А терпеть-то и не пришлось, ибо мать Варсонофия вскоре умерла. Перед смертью она просила каждого, кто приходил к ней проститься, взять себе её торбы, набитые синодиками с именами усопших и записками о упокоении, чтобы после её кончины их продолжали читать.
— Это великая добродетель христианина — поминать усопших! — говорила она умильно и с надеждой заглядывала каждому в глаза.
Но люди стыдливо смотрели в сторону, и взять её торбы не решился никто. Это же десять или пятнадцать килограммов записок об упокоении и тысячи тысяч имён. Говорят, что эти многотысячные синодики об упокоении мать Варсонофия знала наизусть. Память у неё была феноменальная, а убедилась я в этом так. После смерти мамы я раздавала в храме фрукты и сладости на молитвенную память о ней. Раздала уже всё, когда заметила молившуюся в уголке мать Варсонофию. В сумке обнаружились лишь две помидоринки. Отдала я их монахине с просьбой помянуть мою маму Анастасию, а через пять лет она окликнула меня во дворе монастыря и сказала:
— А твою маму Анастасию помню и поминаю всегда.
Вот так, всего за две помидорки, она пять лет вымаливала мою маму.
А ещё вспоминается история с городским кладбищем Козельска. В годы гонений, когда закрыли монастыри, здесь хоронили оптинских монахов и шамординских сестер, но где чьи могилы — никто не знал. Архивы за давностью лет не уцелели, а надписи на могилах уничтожило время. И оптин- ские иеромонахи служили панихиды среди безымянных могил, поминая усопших словами: «Господи, Ты веси их имена».

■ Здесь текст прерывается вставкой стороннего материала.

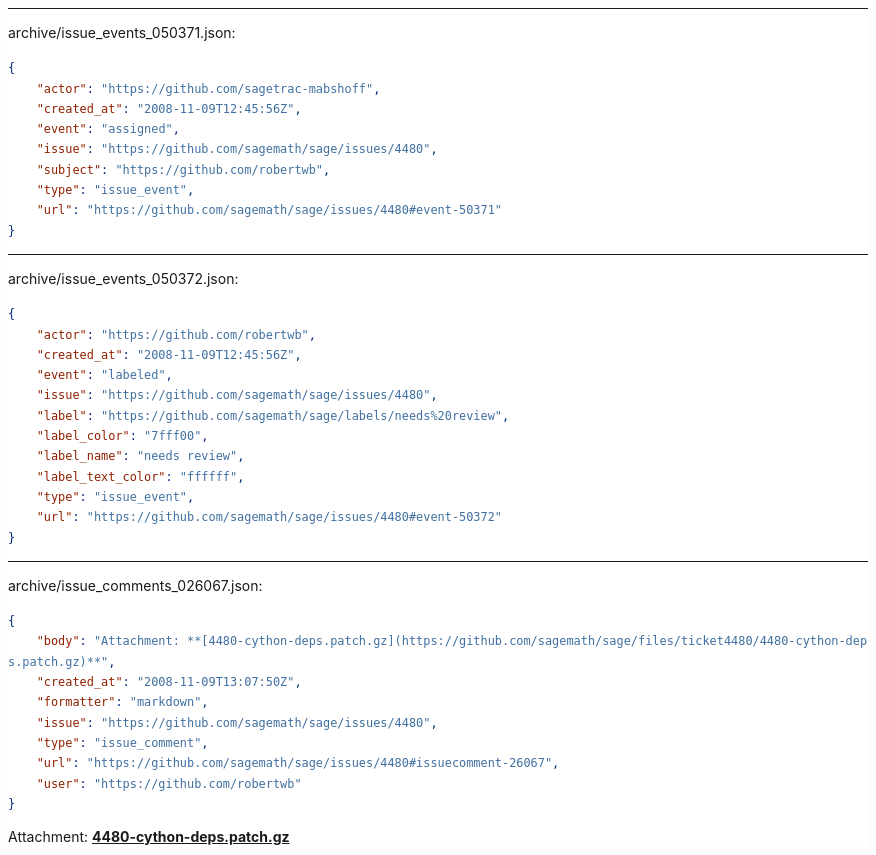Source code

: 

---

archive/issue_events_050371.json:
```json
{
    "actor": "https://github.com/sagetrac-mabshoff",
    "created_at": "2008-11-09T12:45:56Z",
    "event": "assigned",
    "issue": "https://github.com/sagemath/sage/issues/4480",
    "subject": "https://github.com/robertwb",
    "type": "issue_event",
    "url": "https://github.com/sagemath/sage/issues/4480#event-50371"
}
```



---

archive/issue_events_050372.json:
```json
{
    "actor": "https://github.com/robertwb",
    "created_at": "2008-11-09T12:45:56Z",
    "event": "labeled",
    "issue": "https://github.com/sagemath/sage/issues/4480",
    "label": "https://github.com/sagemath/sage/labels/needs%20review",
    "label_color": "7fff00",
    "label_name": "needs review",
    "label_text_color": "ffffff",
    "type": "issue_event",
    "url": "https://github.com/sagemath/sage/issues/4480#event-50372"
}
```



---

archive/issue_comments_026067.json:
```json
{
    "body": "Attachment: **[4480-cython-deps.patch.gz](https://github.com/sagemath/sage/files/ticket4480/4480-cython-deps.patch.gz)**",
    "created_at": "2008-11-09T13:07:50Z",
    "formatter": "markdown",
    "issue": "https://github.com/sagemath/sage/issues/4480",
    "type": "issue_comment",
    "url": "https://github.com/sagemath/sage/issues/4480#issuecomment-26067",
    "user": "https://github.com/robertwb"
}
```

Attachment: **[4480-cython-deps.patch.gz](https://github.com/sagemath/sage/files/ticket4480/4480-cython-deps.patch.gz)**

Однажды осенью приехали на кладбище отслужить панихиду. Листопад украсил могилы золотистыми листьями клёнов и намёл на аллее большой ворох листвы. Вдруг этот ворох зашевелился, и из-под листьев показалась тщедушная весёлая монахиня Варсонофия.
— Мать Варсонофия, — удивились все, — ты что, на кладбище ночуешь?
— А меня покойнички любят,— ответила монахиня и тут же повела братию по кладбищу, показывая, где кто лежит.
Потом иконописцы Оптиной пустыни ещё не раз приезжали на кладбище, восстанавливая по указанию монахини Варсонофии надписи на могилах и слушая её рассказы о дивных подвижниках благочестия, пострадавших в годы гонений. Она их помнила, знала, любила и молилась ночами за них. Спящей её редко кто видел.